_Try it_
A faithful copy of the entries, without any pictures, is what is needed here.

______________________________

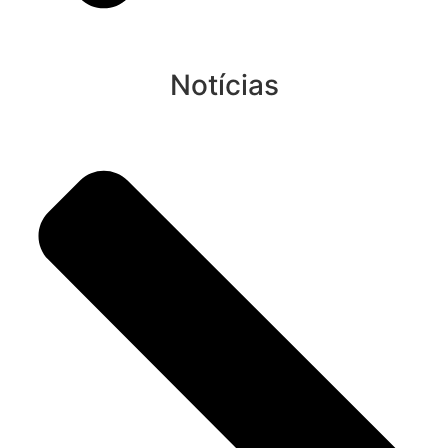
Notícias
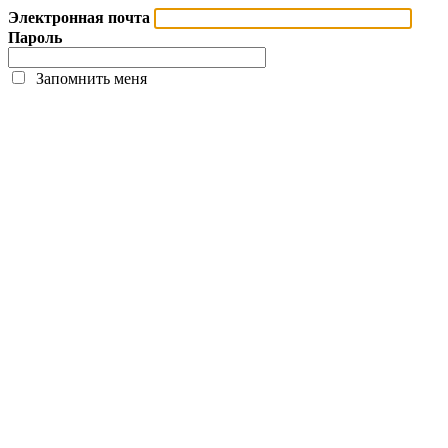
Электронная почта
Пароль
Запомнить меня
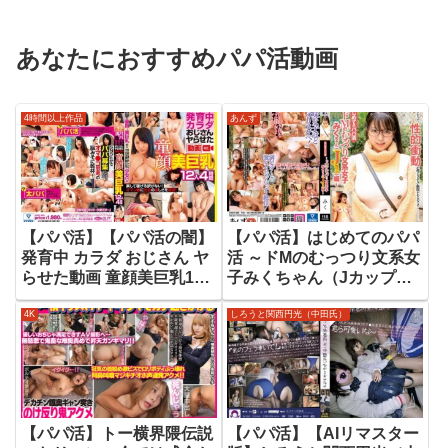
あなたにおすすめパパ活動画
4時間以上作品
あんず
【パパ活】【パパ活の闇】
【パパ活】はじめてのパパ
発育中 カラダ おじさん ヤ
活 ～ドMのむっつり文系女
らせた動画 童顔美巨乳12
子みくちゃん（Jカップ）
人4時間
編～
4K
しろうと関西円光（中田氏）
【パパ活】トー横界隈伝説
【パパ活】【AIリマスター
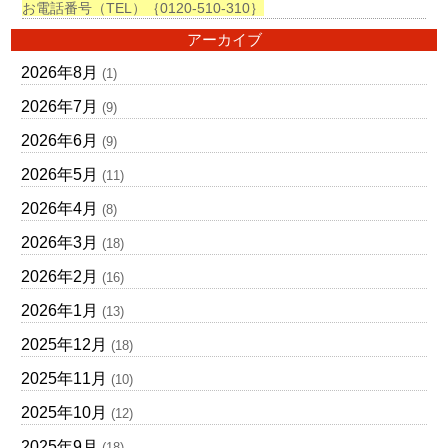
お電話番号（TEL）｛0120-510-310｝
アーカイブ
2026年8月
(1)
2026年7月
(9)
2026年6月
(9)
2026年5月
(11)
2026年4月
(8)
2026年3月
(18)
2026年2月
(16)
2026年1月
(13)
2025年12月
(18)
2025年11月
(10)
2025年10月
(12)
2025年9月
(18)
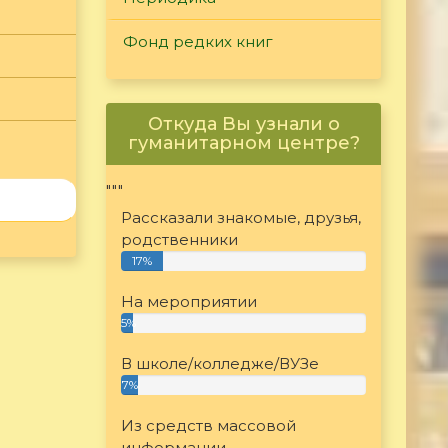
Фонд редких книг
Откуда Вы узнали о
гуманитарном центре?
"""
Рассказали знакомые, друзья,
родственники
17%
На мероприятии
5%
В школе/колледже/ВУЗе
7%
Из средств массовой
информации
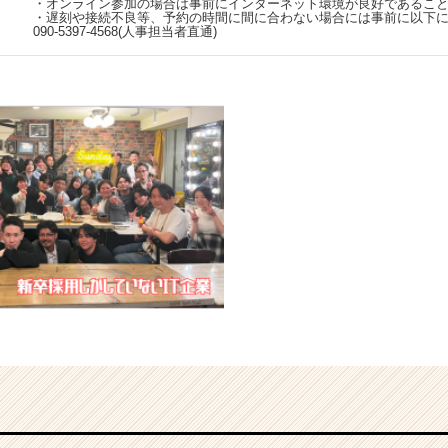
・オンライン参加の場合は事前にインターネット環境が良好であるこ
・遅刻や接続不良等、予約の時間に間に合わない場合には事前に以下
090-5397-4568(人事担当者直通)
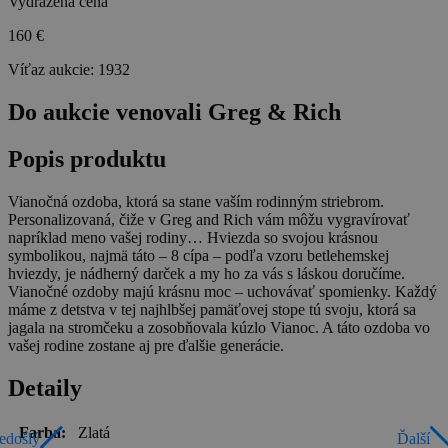
Vydražená cena
160 €
Víťaz aukcie:
1932
Do aukcie venovali Greg & Rich
Popis produktu
Vianočná ozdoba, ktorá sa stane vaším rodinným striebrom.
Personalizovaná, čiže v Greg and Rich vám môžu vygravírovať
napríklad meno vašej rodiny… Hviezda so svojou krásnou
symbolikou, najmä táto – 8 cípa – podľa vzoru betlehemskej
hviezdy, je nádherný darček a my ho za vás s láskou doručíme.
Vianočné ozdoby majú krásnu moc – uchovávať spomienky. Každý
máme z detstva v tej najhlbšej pamäťovej stope tú svoju, ktorá sa
jagala na stromčeku a zosobňovala kúzlo Vianoc. A táto ozdoba vo
vašej rodine zostane aj pre ďalšie generácie.
Detaily
Farba:
Zlatá
edošlý
Ďalší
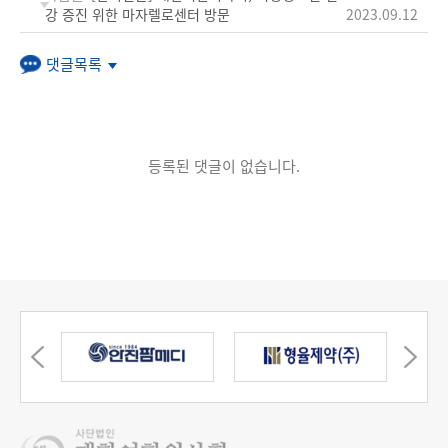
강 증진 위한 마자렐로센터 방문
2023.09.12
댓글목록
등록된 댓글이 없습니다.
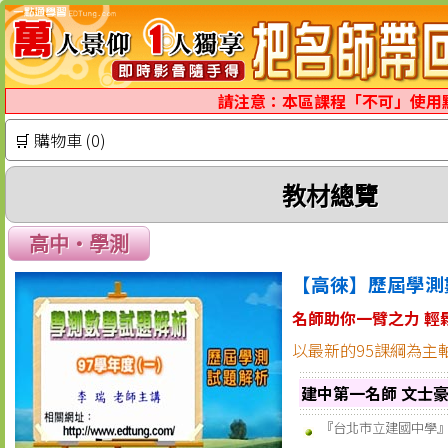
請注意：本區課程「不可」使用
🛒 購物車 (0)
教材總覽
高中‧學測
【高徠】歷屆學測
名師助你一臂之力 輕
以最新的95課綱為主
建中第一名師 文士豪
『台北市立建國中學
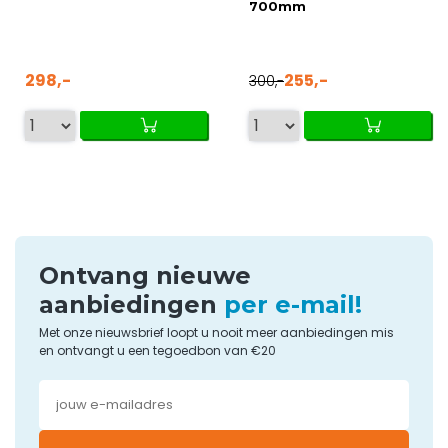
700mm
298,-
255,-
300,-
Ontvang nieuwe
aanbiedingen
per e-mail!
Met onze nieuwsbrief loopt u nooit meer aanbiedingen mis
en ontvangt u een tegoedbon van €20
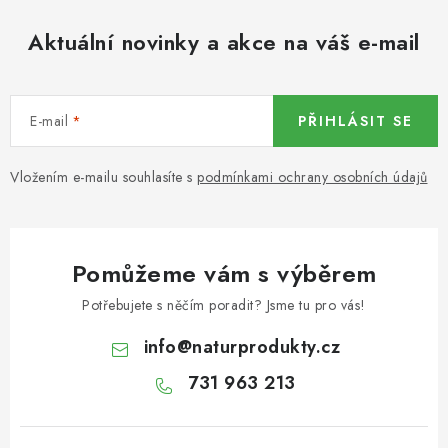
KOŘENÍ / JEDNODRUHOVÉ KOŘENÍ / BADYÁN
Aktuální novinky a akce na váš e-mail
DÁRKOVÉ POUKAZY
OŘECHY NATURAL / MANDLE
E-mail
PŘIHLÁSIT SE
OŘECHY NATURAL / PEKANOVÉ OŘECHY
Vložením e-mailu souhlasíte s
podmínkami ochrany osobních údajů
OŘECHY NATURAL / KEŠU OŘECHY / KEŠU ZLOMKY
OŘECHY NATURAL / KEŠU OŘECHY / KEŠU OŘECHY
Pomůžeme vám s výběrem
CELÉ NATURAL
Potřebujete s něčím poradit? Jsme tu pro vás!
OŘECHY NATURAL / PODZEMNICE (ARAŠÍDY) /
info
@
naturprodukty.cz
PODZEMNICE OLEJNÁ BLANŠÍROVANÁ
731 963 213
OŘECHY NATURAL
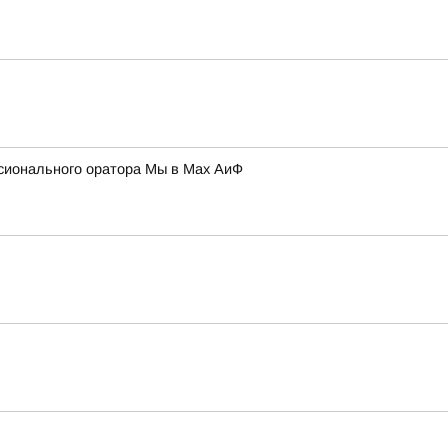
ссионального оратора Мы в Мах АиФ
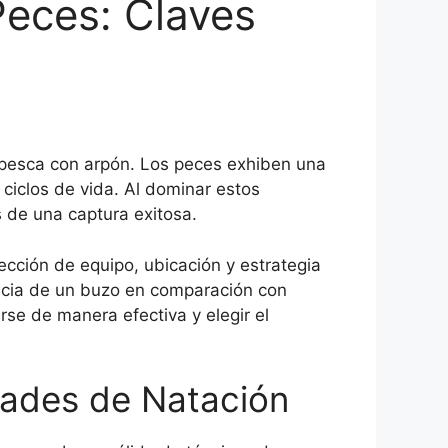
eces: Claves
 pesca con arpón. Los peces exhiben una
ciclos de vida. Al dominar estos
 de una captura exitosa.
ección de equipo, ubicación y estrategia
ncia de un buzo en comparación con
se de manera efectiva y elegir el
dades de Natación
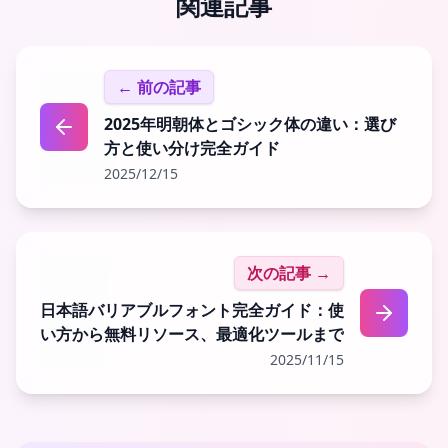
関連記事
← 前の記事
2025年明朝体とゴシック体の違い：選び
方と使い分け完全ガイド
2025/12/15
次の記事 →
日本語バリアブルフォント完全ガイド：使
い方から無料リソース、最適化ツールまで
2025/11/15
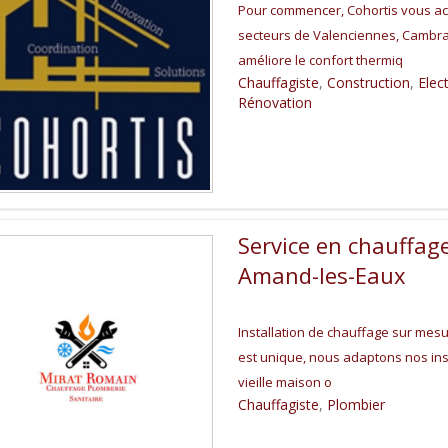
Pour commencer, Cohortis vous acc
secteurs de Valenciennes, Cambrai
améliore le confort thermiq
Chauffagiste
,
Construction
,
Elect
Rénovation
Service en chauffage
Amand-les-Eaux
Installation de chauffage sur me
est unique, nous adaptons nos ins
vieille maison o
Chauffagiste
,
Plombier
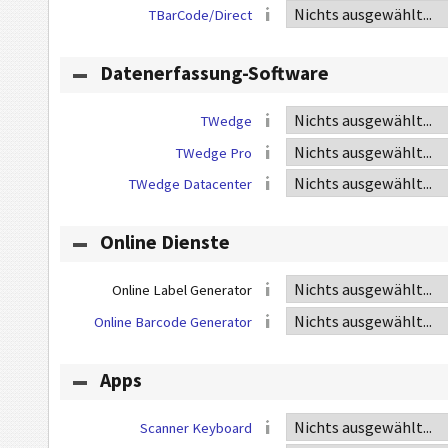
TBarCode/Direct
Datenerfassung-Software
TWedge
TWedge Pro
TWedge Datacenter
Online Dienste
Online Label Generator
Online Barcode Generator
Apps
Scanner Keyboard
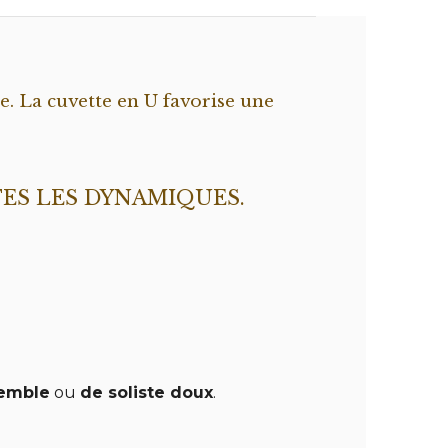
re. La cuvette en U favorise une
TES LES DYNAMIQUES.
emble
ou
de soliste doux
.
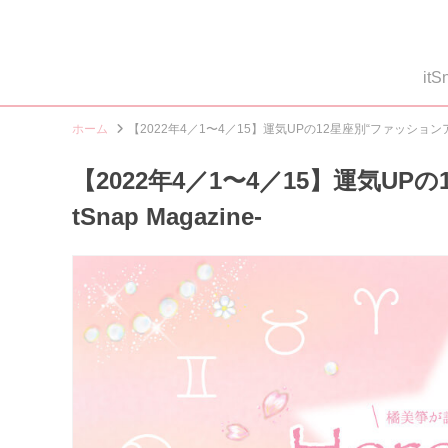
i
ホーム
【2022年4／1〜4／15】運気UPの12星座別“ファッションアイテム
【2022年4／1〜4／15】運気UP
tSnap Magazine-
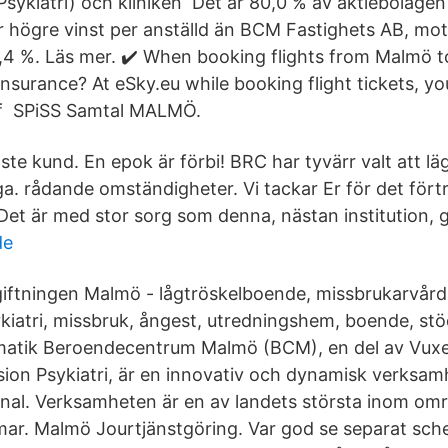
Psykiatri) och kliniken Det är 80,0 % av aktiebolage
ögre vinst per anställd än BCM Fastighets AB, mot
2,4 %. Läs mer. ✔️ When booking flights from Malmö 
insurance? At eSky.eu while booking flight tickets, y
 of SPiSS Samtal MALMÖ.
te kund. En epok är förbi! BRC har tyvärr valt att lä
. rådande omständigheter. Vi tackar Er för det för
Det är med stor sorg som denna, nästan institution, g
de
iftningen Malmö - lågtröskelboende, missbrukarvård
kiatri, missbruk, ångest, utredningshem, boende, st
atik Beroendecentrum Malmö (BCM), en del av Vuxe
ion Psykiatri, är en innovativ och dynamisk verksa
al. Verksamheten är en av landets största inom om
r. Malmö Jourtjänstgöring. Var god se separat sche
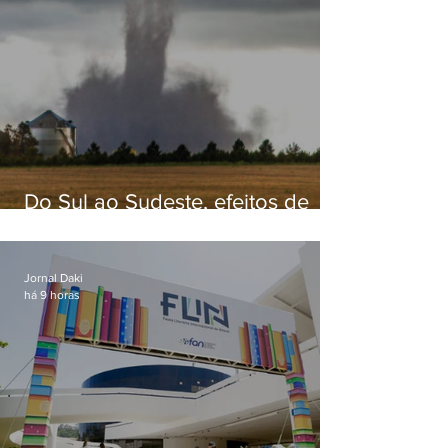
Do Sul ao Sudeste, efeitos de
ciclone-bomba causam
apreensão na população
Jornal Daki
há 9 horas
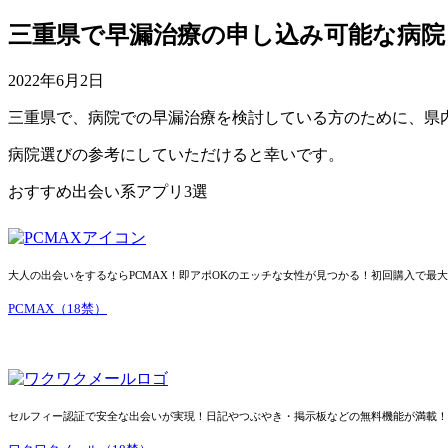
三重県で早漏治療の申し込み可能な病
2022年6月2日
三重県で、病院での早漏治療を検討している方のために、県
病院選びの参考にしていただけると幸いです。
おすすめ出会い系アプリ3選
大人の出会いをするならPCMAX！即アポOKのエッチな女性が見つかる！初回購入で最大15,
PCMAX（18禁）
セルフィー認証で安全な出会いが実現！日記やつぶやき・掲示板などの無料機能が満載！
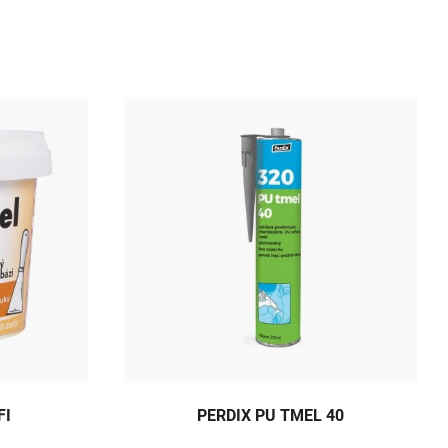
FI
PERDIX PU TMEL 40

______________________________

_Task solution_
Notícias
Электронная почта
Пароль
Запомнить меня
あなたにおすすめパパ活動画
4時間以上作品
あんず
【パパ活】【パパ活の闇】
【パパ活】はじめてのパパ
発育中 カラダ おじさん ヤ
活 ～ドMのむっつり文系女
らせた動画 童顔美巨乳12
子みくちゃん（Jカップ）
人4時間
編～
4K
しろうと関西円光（中田氏）
【パパ活】トー横界隈伝説
【パパ活】【AIリマスター
お電話番号（TEL）｛0120-510-310｝
アーカイブ
2026年8月
(1)
2026年7月
(9)
2026年6月
(9)
2026年5月
(11)
2026年4月
(8)
2026年3月
(18)
2026年2月
(16)
2026年1月
(13)
2025年12月
(18)
2025年11月
(10)
2025年10月
(12)
2025年9月
(18)
Фонд редких книг
Откуда Вы узнали о
гуманитарном центре?
"""
Рассказали знакомые, друзья,
родственники
17%
На мероприятии
5%
В школе/колледже/ВУЗе
7%
Из средств массовой
информации
・オンライン参加の場合は事前にインターネット環境が良好であるこ
・遅刻や接続不良等、予約の時間に間に合わない場合には事前に以下
090-5397-4568(人事担当者直通)
Vydražená cena
160 €
Víťaz aukcie:
1932
Do aukcie venovali Greg & Rich
Popis produktu
Vianočná ozdoba, ktorá sa stane vaším rodinným striebrom.
Personalizovaná, čiže v Greg and Rich vám môžu vygravírovať
napríklad meno vašej rodiny… Hviezda so svojou krásnou
symbolikou, najmä táto – 8 cípa – podľa vzoru betlehemskej
hviezdy, je nádherný darček a my ho za vás s láskou doručíme.
Vianočné ozdoby majú krásnu moc – uchovávať spomienky. Každý
máme z detstva v tej najhlbšej pamäťovej stope tú svoju, ktorá sa
jagala na stromčeku a zosobňovala kúzlo Vianoc. A táto ozdoba vo
vašej rodine zostane aj pre ďalšie generácie.
Detaily
Farba:
Zlatá
edošlý
Ďalší
강 증진 위한 마자렐로센터 방문
2023.09.12
댓글목록
등록된 댓글이 없습니다.
請注意：本區課程「不可」使用
🛒 購物車 (0)
教材總覽
高中‧學測
【高徠】歷屆學測
名師助你一臂之力 輕
以最新的95課綱為主
建中第一名師 文士豪
『台北市立建國中學
700mm
298,-
255,-
300,-
Ontvang nieuwe
aanbiedingen
per e-mail!
Met onze nieuwsbrief loopt u nooit meer aanbiedingen mis
en ontvangt u een tegoedbon van €20
KOŘENÍ / JEDNODRUHOVÉ KOŘENÍ / BADYÁN
Aktuální novinky a akce na váš e-mail
DÁRKOVÉ POUKAZY
OŘECHY NATURAL / MANDLE
E-mail
PŘIHLÁSIT SE
OŘECHY NATURAL / PEKANOVÉ OŘECHY
Vložením e-mailu souhlasíte s
podmínkami ochrany osobních údajů
OŘECHY NATURAL / KEŠU OŘECHY / KEŠU ZLOMKY
OŘECHY NATURAL / KEŠU OŘECHY / KEŠU OŘECHY
Pomůžeme vám s výběrem
CELÉ NATURAL
Potřebujete s něčím poradit? Jsme tu pro vás!
OŘECHY NATURAL / PODZEMNICE (ARAŠÍDY) /
info
@
naturprodukty.cz
PODZEMNICE OLEJNÁ BLANŠÍROVANÁ
731 963 213
OŘECHY NATURAL
ссионального оратора Мы в Мах АиФ
eces: Claves
 pesca con arpón. Los peces exhiben una
ciclos de vida. Al dominar estos
 de una captura exitosa.
ección de equipo, ubicación y estrategia
ncia de un buzo en comparación con
se de manera efectiva y elegir el
dades de Natación
関連記事
← 前の記事
2025年明朝体とゴシック体の違い：選び
方と使い分け完全ガイド
2025/12/15
次の記事 →
日本語バリアブルフォント完全ガイド：使
い方から無料リソース、最適化ツールまで
2025/11/15
Pour commencer, Cohortis vous acc
secteurs de Valenciennes, Cambrai
améliore le confort thermiq
Chauffagiste
,
Construction
,
Elect
Rénovation
Service en chauffage
Amand-les-Eaux
Installation de chauffage sur me
est unique, nous adaptons nos ins
vieille maison o
Chauffagiste
,
Plombier
TBarCode/Direct
Datenerfassung-Software
TWedge
TWedge Pro
TWedge Datacenter
Online Dienste
Online Label Generator
Online Barcode Generator
Apps
Scanner Keyboard
re. La cuvette en U favorise une
TES LES DYNAMIQUES.
emble
ou
de soliste doux
.
i
ホーム
【2022年4／1〜4／15】運気UPの12星座別“ファッションアイテム
【2022年4／1〜4／15】運気UP
tSnap Magazine-
Psykiatri) och kliniken Det är 80,0 % av aktiebolage
ögre vinst per anställd än BCM Fastighets AB, mot
2,4 %. Läs mer. ✔️ When booking flights from Malmö 
insurance? At eSky.eu while booking flight tickets, y
 of SPiSS Samtal MALMÖ.
te kund. En epok är förbi! BRC har tyvärr valt att lä
. rådande omständigheter. Vi tackar Er för det för
Det är med stor sorg som denna, nästan institution, g
de
iftningen Malmö - lågtröskelboende, missbrukarvård
kiatri, missbruk, ångest, utredningshem, boende, st
atik Beroendecentrum Malmö (BCM), en del av Vuxe
ion Psykiatri, är en innovativ och dynamisk verksa
al. Verksamheten är en av landets största inom om
r. Malmö Jourtjänstgöring. Var god se separat sche
Do Sul ao Sudeste, efeitos de
ciclone-bomba causam
apreensão na população
Jornal Daki
há 9 horas
三重県で早漏治療の申し込み可能な病
2022年6月2日
三重県で、病院での早漏治療を検討している方のために、県
病院選びの参考にしていただけると幸いです。
おすすめ出会い系アプリ3選
大人の出会いをするならPCMAX！即アポOKのエッチな女性が見つかる！初回購入で最大15,
PCMAX（18禁）
セルフィー認証で安全な出会いが実現！日記やつぶやき・掲示板などの無料機能が満載！
FI
PERDIX PU TMEL 40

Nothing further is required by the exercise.